O que seria um lugar escuro para você?
Para Libby Day, é um emaranhado de memórias muito ruins, um lugar ao qual ela detesta ir, mas do qual é impossível fugir. Em 1985, a família inteira de Libby, com exceção dela e de seu irmão mais velho, Ben Day, é assassinada. O culpado: Ben, o introspectivo e estranho irmão. A sobrevivente: Libby, uma criança de apenas sete anos, que é assombrada o resto da vida pelos gritos da mãe e irmãs ao serem mortas brutalmente.

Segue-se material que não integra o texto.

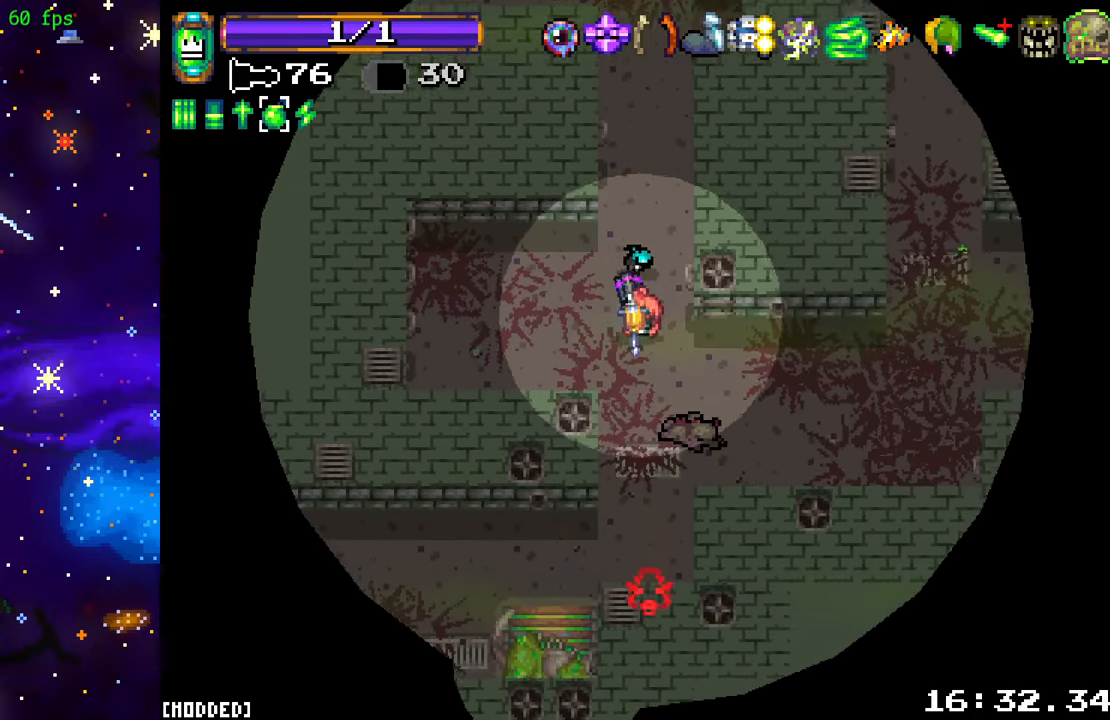
{"buttons": ["R2"], "left_stick": "down", "right_stick": "down-left", "events": [[433, "R2", "down"], [500, "right_stick", "down-left"]]}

Esse é o cenário com o qual nos deparamos em Lugares Escuros, e, já de cara, podemos entender o que esse tal lugar escuro é. Vinte e cinco anos se passam após o assassinato, e Libby, já adulta e sem perspectiva alguma na vida, é confrontada por um grupo de pessoas completamente obcecadas por assassinatos. Teria Ben Day realmente matado toda a sua família?

A história tem um ar terrível de mistério; o tempo inteiro nos questionamos da verdade. Será que foi ele mesmo? Ou será que foi outra pessoa? E por que faria isso?


Com todas essas perguntas rondando, sem respostas aparentes, o livro cativa e te deixa presa ao enredo, sem conseguir sair da teia de intrigas e mistérios sem solução. Sem dúvida uma leitura deliciosa e, ao mesmo tempo, perturbadora.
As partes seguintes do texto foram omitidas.